Acquisition d’entreprise : Les principaux pièges à éviter
Événements Les Affaires|Publié le 05 avril 2019Plusieurs choses peuvent mal tourner lors d’une fusion ou d’une acquisition. Quelles sont les principales causes d’échec? Les erreurs à éviter? Comment réduire les risques? Des entrepreneurs et des experts discuteront de ces questions lors de la conférence Fusions et acquisitions, présentée par les Événements Les Affaires le 4 juin prochain à Montréal. Stéphane Drouin, président de la firme-conseil Groupe C, témoigne dans cette entrevue de son expérience en la matière.
Y a-t-il un problème qui revient souvent lors des acquisitions?
Stéphane Drouin : L’écart entre la valeur réelle de l’entreprise et la valeur émotive que lui confère le vendeur est une des principales causes d’échec. Cela peut faire déraper une transaction. Même devant des arguments rationnels, certains vendeurs continuent de s’accrocher au prix que leur entreprise vaut à leurs yeux. Et il est très difficile pour les acquéreurs de les ramener vers un prix plus réaliste. Dans cette situation, la meilleure chose est de demander au vendeur de faire évaluer son entreprise par ses propres conseillers financiers, s’il ne l’a pas déjà fait. Il faut dire aussi que lorsqu’un vendeur n’est pas capable de départager la valeur émotive de son entreprise de sa valeur réelle, c’est peut-être qu’il n’est pas prêt à vendre.

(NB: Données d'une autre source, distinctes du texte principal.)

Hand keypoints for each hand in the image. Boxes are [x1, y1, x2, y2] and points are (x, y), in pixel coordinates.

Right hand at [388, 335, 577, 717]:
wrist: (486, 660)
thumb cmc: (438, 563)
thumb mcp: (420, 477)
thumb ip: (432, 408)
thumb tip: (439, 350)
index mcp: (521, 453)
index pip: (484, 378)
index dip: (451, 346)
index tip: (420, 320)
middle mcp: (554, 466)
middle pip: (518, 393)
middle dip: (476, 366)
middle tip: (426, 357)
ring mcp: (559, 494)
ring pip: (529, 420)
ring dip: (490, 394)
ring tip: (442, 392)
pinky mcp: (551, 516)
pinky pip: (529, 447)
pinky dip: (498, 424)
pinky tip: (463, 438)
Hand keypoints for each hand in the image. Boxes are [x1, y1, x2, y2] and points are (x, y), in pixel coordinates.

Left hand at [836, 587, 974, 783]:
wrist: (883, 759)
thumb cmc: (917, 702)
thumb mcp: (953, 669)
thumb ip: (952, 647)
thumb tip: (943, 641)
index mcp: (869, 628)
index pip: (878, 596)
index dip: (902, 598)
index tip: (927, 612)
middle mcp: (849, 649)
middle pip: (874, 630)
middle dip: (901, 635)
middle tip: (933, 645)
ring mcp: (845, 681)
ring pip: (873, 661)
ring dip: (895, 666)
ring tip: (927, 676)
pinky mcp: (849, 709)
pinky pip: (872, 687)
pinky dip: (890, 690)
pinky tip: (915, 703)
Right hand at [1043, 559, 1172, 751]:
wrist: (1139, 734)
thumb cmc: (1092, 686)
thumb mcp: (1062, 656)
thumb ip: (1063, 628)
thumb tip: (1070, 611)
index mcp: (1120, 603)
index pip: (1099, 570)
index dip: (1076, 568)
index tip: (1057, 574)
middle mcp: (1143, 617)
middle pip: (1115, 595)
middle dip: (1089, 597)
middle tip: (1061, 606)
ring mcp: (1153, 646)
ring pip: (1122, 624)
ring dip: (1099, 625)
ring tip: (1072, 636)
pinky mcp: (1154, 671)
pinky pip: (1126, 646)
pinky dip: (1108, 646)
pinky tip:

Quel autre écueil voyez-vous ?
S.D. : Souvent, le vendeur et l’acquéreur s’entendent verbalement sur certains aspects. Ensuite, les comptables et les avocats entrent dans le dossier et sont mal à l’aise avec certains points. Ils veulent tellement protéger leur client qu’il ne s’agit plus d’une situation gagnant-gagnant. Les professionnels jouent un rôle essentiel dans les transactions. Mais ils doivent faire en sorte que les deux parties en ressortent gagnantes.
À quoi faut-il porter le plus attention quand on veut acheter une entreprise?
S.D. : Il faut comprendre les intentions du vendeur et le contexte dans lequel il se trouve. Pourquoi vend-il son entreprise? Est-il vraiment déterminé à vendre ou est-il plutôt dans un mode d’exploration? Il est important aussi de savoir si d’autres acquéreurs potentiels sont dans le portrait. Il y a des acheteurs qui omettent de s’en informer et qui se retrouvent à faire office de faire-valoir pour faire grimper les enchères. C’est une situation qui survient plus souvent lorsqu’un des acheteurs est un particulier et l’autre, une entreprise. J’ai vu des acquéreurs qui étaient convaincus de signer pour réaliser à la dernière minute qu’on s’était servi d’eux.
Une erreur à éviter à tout prix?
S.D. : Tomber en amour avec l’entreprise qu’on veut acheter est le plus grand danger qui guette l’acquéreur. Comme il porte des lunettes roses, il ne pose pas les bonnes questions. Il n’entend pas ce qu’il ne veut pas entendre et il n’approfondit pas ce qui devrait l’être. Il faut avoir l’attitude inverse et chercher toutes les raisons pour lesquelles on ne devrait pas réaliser cette transaction.
Quelle bonne pratique suggérez-vous aux acheteurs?
S.D. : Pour les aider dans leur décision, je leur suggère de faire un tableau de quatre colonnes. Dans la première, ils inscrivent les faits et les chiffres. Dans la seconde, ils notent ce que leur comptable, leur avocat, leurs collègues, leurs associés et d’autres membres de leur entourage disent de cette transaction. La troisième colonne renferme ce qu’ils pensent de ce dossier en tant qu’acheteurs, mais de la façon la plus rationnelle possible. Pour finir, ils écrivent ce qu’ils ressentent, ce que leur petite voix intérieure leur dit.
Que faire si notre petite voix nous fait hésiter alors que tout le reste semble beau?
S.D. : Il faut l’entendre comme une sonnette d’alarme et essayer de comprendre pourquoi on a ce sentiment. Il y a peut-être une roche qu’on n’a pas soulevée. Il faut réviser le dossier, poser d’autres questions. Parfois, il vaut mieux manquer ce qui semble une bonne affaire que de conclure une transaction alors qu’on a un doute.